Maledette virgolette
Le virgolette sono comode, ci evitano di perdere tempo, di scervellarci per trovare la parola giusta. Voglio dire a qualcuno che ho trovato indelicato un suo comportamento? Gli do del “buzzurro”, con le virgolette, come a dire: non avertene a male, non è che sei proprio un buzzurro, ma non m’è venuto in mente scortese. Le virgolette servono ad attenuare, a mettere le mani avanti, a discolparsi anticipatamente. Resta naturalmente imprecisato il livello di attenuazione perseguito: se scrivo che sei un “delinquente”, intendo teppista o solo birichino? Insomma, per evitare sgradevoli malintesi sarebbe meglio fermarsi un momento e trovare esattamente la parola che ci serve.
Almeno nella comunicazione scritta; già, perché le virgolette sono il solo segno di interpunzione usato anche nel parlare, a volte con quella ridicola aggiunta di due dita a destra e due a sinistra sollevate e piegate un paio di volte a rappresentare, appunto, le virgolette (come nello spot del Cynar di Elio e le Storie Tese).
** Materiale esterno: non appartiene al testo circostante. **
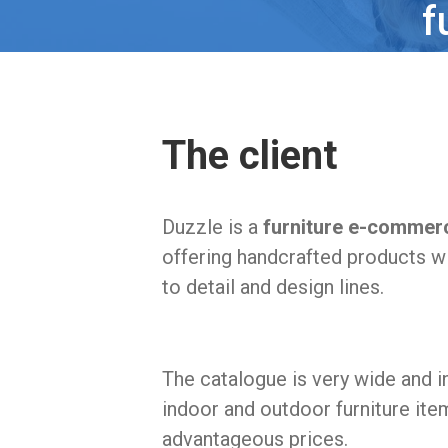
f
The client
Duzzle is a
furniture e-commer
offering handcrafted products wi
to detail and design lines.
The catalogue is very wide and i
indoor and outdoor furniture ite
advantageous prices.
Ma c’è anche un altro impiego delle virgolette, operato, questo, da persone colte che, per vivacizzare un testo, utilizzano espressioni del parlato; ma temendo di suscitare le critiche dei loro pari per quella presunta caduta di stile, adoperano questo salvagente. Ne nasce, ad esempio, l’”impero americano”, virgolettato perché in effetti impero non è. A costoro indirizziamo questa considerazione di Umberto Eco: “Lo scrittore è qualcuno che ha deciso di condurre il linguaggio oltre i suoi confini e perciò si assume la responsabilità di una metafora anche ardita. Il non-scrittore teme che i suoi lettori non comprenderebbero o non perdonerebbero la sua arditezza. Usa le virgolette come lasciapassare: vuol fare la rivoluzione, ma con l’autorizzazione dei carabinieri”.